Philanthropy is sometimes described as a way to “give back”—to make good on having done well through supporting others. Since we cannot flourish apart the social and civic institutions that ensure our freedom and create the possibility of prosperity, it seems right that those who have prospered might owe something back to their community.
And, indeed, those who have prospered should be liberal and generous.
But to be liberal and generous is rather different from “owing” something, or having an obligation to “give back.” “Giving back” suggests restoring something to its true owner, and handing it over is a matter of simple justice rather than of virtue. So to speak of philanthropy as “giving back” rather than simply of “giving” makes philanthropy seem to be a matter of justice rather than of generosity, and strips philanthropy of its moral character.
(“Paying it forward” has something of the same suggestion as “giving back”—one received a benefit from others and one is simply passing it along.)

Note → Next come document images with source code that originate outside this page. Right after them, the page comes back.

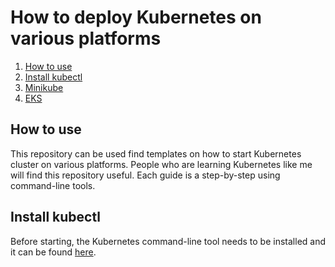 # How to deploy Kubernetes on various platforms

1. [How to use](#how-to-use)
2. [Install kubectl](#install-kubectl)
3. [Minikube](./Minikube/README.md)
4. [EKS](./EKS/README.md)

## How to use

This repository can be used find templates on how to start Kubernetes cluster on various
platforms. People who are learning Kubernetes like me will find this repository useful. Each
guide is a step-by-step using command-line tools.

## Install kubectl

Before starting, the Kubernetes command-line tool needs to be installed and it can be found [here](https://kubernetes.io/docs/tasks/tools/).
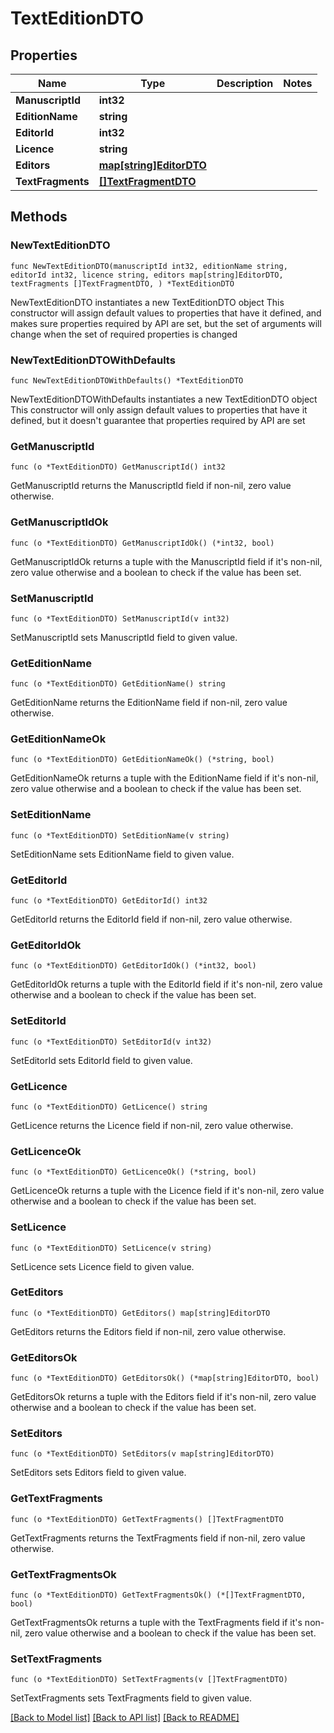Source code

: # TextEditionDTO

## Properties

Name | Type | Description | Notes
------------ | ------------- | ------------- | -------------
**ManuscriptId** | **int32** |  | 
**EditionName** | **string** |  | 
**EditorId** | **int32** |  | 
**Licence** | **string** |  | 
**Editors** | [**map[string]EditorDTO**](EditorDTO.md) |  | 
**TextFragments** | [**[]TextFragmentDTO**](TextFragmentDTO.md) |  | 

## Methods

### NewTextEditionDTO

`func NewTextEditionDTO(manuscriptId int32, editionName string, editorId int32, licence string, editors map[string]EditorDTO, textFragments []TextFragmentDTO, ) *TextEditionDTO`

NewTextEditionDTO instantiates a new TextEditionDTO object
This constructor will assign default values to properties that have it defined,
and makes sure properties required by API are set, but the set of arguments
will change when the set of required properties is changed

### NewTextEditionDTOWithDefaults

`func NewTextEditionDTOWithDefaults() *TextEditionDTO`

NewTextEditionDTOWithDefaults instantiates a new TextEditionDTO object
This constructor will only assign default values to properties that have it defined,
but it doesn't guarantee that properties required by API are set

### GetManuscriptId

`func (o *TextEditionDTO) GetManuscriptId() int32`

GetManuscriptId returns the ManuscriptId field if non-nil, zero value otherwise.

### GetManuscriptIdOk

`func (o *TextEditionDTO) GetManuscriptIdOk() (*int32, bool)`

GetManuscriptIdOk returns a tuple with the ManuscriptId field if it's non-nil, zero value otherwise
and a boolean to check if the value has been set.

### SetManuscriptId

`func (o *TextEditionDTO) SetManuscriptId(v int32)`

SetManuscriptId sets ManuscriptId field to given value.


### GetEditionName

`func (o *TextEditionDTO) GetEditionName() string`

GetEditionName returns the EditionName field if non-nil, zero value otherwise.

### GetEditionNameOk

`func (o *TextEditionDTO) GetEditionNameOk() (*string, bool)`

GetEditionNameOk returns a tuple with the EditionName field if it's non-nil, zero value otherwise
and a boolean to check if the value has been set.

### SetEditionName

`func (o *TextEditionDTO) SetEditionName(v string)`

SetEditionName sets EditionName field to given value.


### GetEditorId

`func (o *TextEditionDTO) GetEditorId() int32`

GetEditorId returns the EditorId field if non-nil, zero value otherwise.

### GetEditorIdOk

`func (o *TextEditionDTO) GetEditorIdOk() (*int32, bool)`

GetEditorIdOk returns a tuple with the EditorId field if it's non-nil, zero value otherwise
and a boolean to check if the value has been set.

### SetEditorId

`func (o *TextEditionDTO) SetEditorId(v int32)`

SetEditorId sets EditorId field to given value.


### GetLicence

`func (o *TextEditionDTO) GetLicence() string`

GetLicence returns the Licence field if non-nil, zero value otherwise.

### GetLicenceOk

`func (o *TextEditionDTO) GetLicenceOk() (*string, bool)`

GetLicenceOk returns a tuple with the Licence field if it's non-nil, zero value otherwise
and a boolean to check if the value has been set.

### SetLicence

`func (o *TextEditionDTO) SetLicence(v string)`

SetLicence sets Licence field to given value.


### GetEditors

`func (o *TextEditionDTO) GetEditors() map[string]EditorDTO`

GetEditors returns the Editors field if non-nil, zero value otherwise.

### GetEditorsOk

`func (o *TextEditionDTO) GetEditorsOk() (*map[string]EditorDTO, bool)`

GetEditorsOk returns a tuple with the Editors field if it's non-nil, zero value otherwise
and a boolean to check if the value has been set.

### SetEditors

`func (o *TextEditionDTO) SetEditors(v map[string]EditorDTO)`

SetEditors sets Editors field to given value.


### GetTextFragments

`func (o *TextEditionDTO) GetTextFragments() []TextFragmentDTO`

GetTextFragments returns the TextFragments field if non-nil, zero value otherwise.

### GetTextFragmentsOk

`func (o *TextEditionDTO) GetTextFragmentsOk() (*[]TextFragmentDTO, bool)`

GetTextFragmentsOk returns a tuple with the TextFragments field if it's non-nil, zero value otherwise
and a boolean to check if the value has been set.

### SetTextFragments

`func (o *TextEditionDTO) SetTextFragments(v []TextFragmentDTO)`

SetTextFragments sets TextFragments field to given value.



[[Back to Model list]](../README.md#documentation-for-models) [[Back to API list]](../README.md#documentation-for-api-endpoints) [[Back to README]](../README.md)


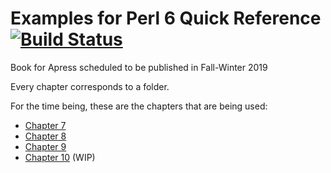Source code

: # Examples for Perl 6 Quick Reference [![Build Status](https://travis-ci.com/JJ/perl6-quick-reference-apress.svg?branch=master)](https://travis-ci.com/JJ/perl6-quick-reference-apress)

Book for Apress scheduled to be published in Fall-Winter 2019

Every chapter corresponds to a folder.

For the time being, these are the chapters that are being used:

* [Chapter 7](Chapter7/)
* [Chapter 8](Chapter8/)
* [Chapter 9](Chapter9/)
* [Chapter 10](Chapter10/) (WIP)


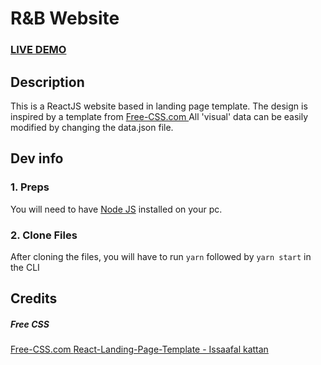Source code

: # R&B Website

### <a href="https://rb-web-five.vercel.app/">LIVE DEMO</a>

## Description

This is a ReactJS website based in landing page template. The design is inspired by a template from <a href="https://www.free-css.com/assets/files/free-css-templates/preview/page234/interact/">Free-CSS.com </a>
All 'visual' data can be easily modified by changing the data.json file.

## Dev info

### 1. Preps

You will need to have <a href="https://nodejs.org/">Node JS</a> installed on your pc.

### 2. Clone Files

After cloning the files, you will have to run `yarn` followed by `yarn start` in the CLI

## Credits

##### Free CSS

<a href="https://www.free-css.com/assets/files/free-css-templates/preview/page234/interact/">Free-CSS.com </a>
<a href="https://github.com/issaafalkattan/React-Landing-Page-Template/tree/master">React-Landing-Page-Template - Issaafal kattan</a>
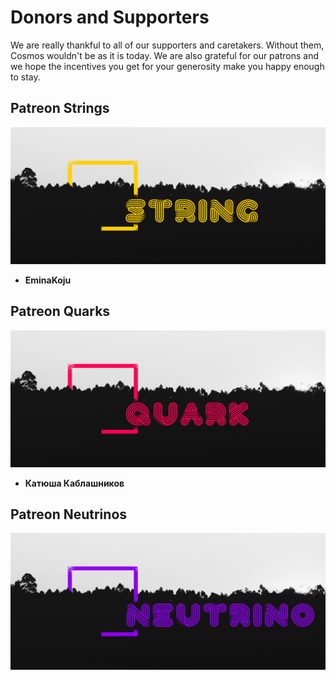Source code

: # Donors and Supporters

We are really thankful to all of our supporters and caretakers. Without them, Cosmos wouldn't be as it is today. We are also grateful for our patrons and we hope the incentives you get for your generosity make you happy enough to stay.

## Patreon Strings

![](../.gitbook/assets/string.png)

- **EminaKoju**


## Patreon Quarks

![](../.gitbook/assets/quark.png)

- **Катюша Каблашников**


## Patreon Neutrinos

![](../.gitbook/assets/neutrino.png)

All this nitpicking about “giving” vs. “giving back” might seem pedantic, but it has true policy implications. University of Chicago political scientist Chiara Cordell, in a recent essay titled “The Problem with Discretionary Philanthropy,” argues that the moral core of philanthropy ought to be about “giving back” what is owed by the wealthy to “their fellow citizens who suffer from deprivation as a consequence of insufficient public provision by the government.”
In her view, the wealthy can be philanthropists only because they have resources that, in a more just society, would be distributed to others. Philanthropy is merely a way of redistributing resources to achieve that more just society—and the philanthropist is not truly generous or virtuous but merely just.
In order to enforce this view of philanthropy, Professor Cordell argues that government policy should be “focusing [philanthropy] to track principles of justice.” How can governments do that? Professor Cordell recommends that:
…governments should strive to minimize donors’ discretion, for example by matching tax deductions with specific causes.
This particular suggestion has been advanced by others, including Yale economist and Nobel Laureate Robert Shiller. Imagine that a taxpayer could claim a charitable deduction on his Schedule A only if his charitable contributions had gone towards those in policy areas certified by the government as worthy—would that policy encourage philanthropy? I think not.
Professor Cordell is willing to go even further, and makes the radical suggestion that a government could restrict people from making donations to otherwise legal causes:
…there may even be reasons to restrict philanthropy when it threatens public commitments to political equality and fair equality of opportunity.
True philanthropy is an exercise of generosity—of giving, rather than of giving back, and a free society should honor and cultivate the notion that philanthropy is a matter of generosity rather than of justice.
(For further reflections on “giving” rather than “giving back,” interested readers should read the terrific essay by University of Virginia political scientist James Caesar, “No Thanks to Gratitude,” which counters Professor Cordell’s essay very nicely.)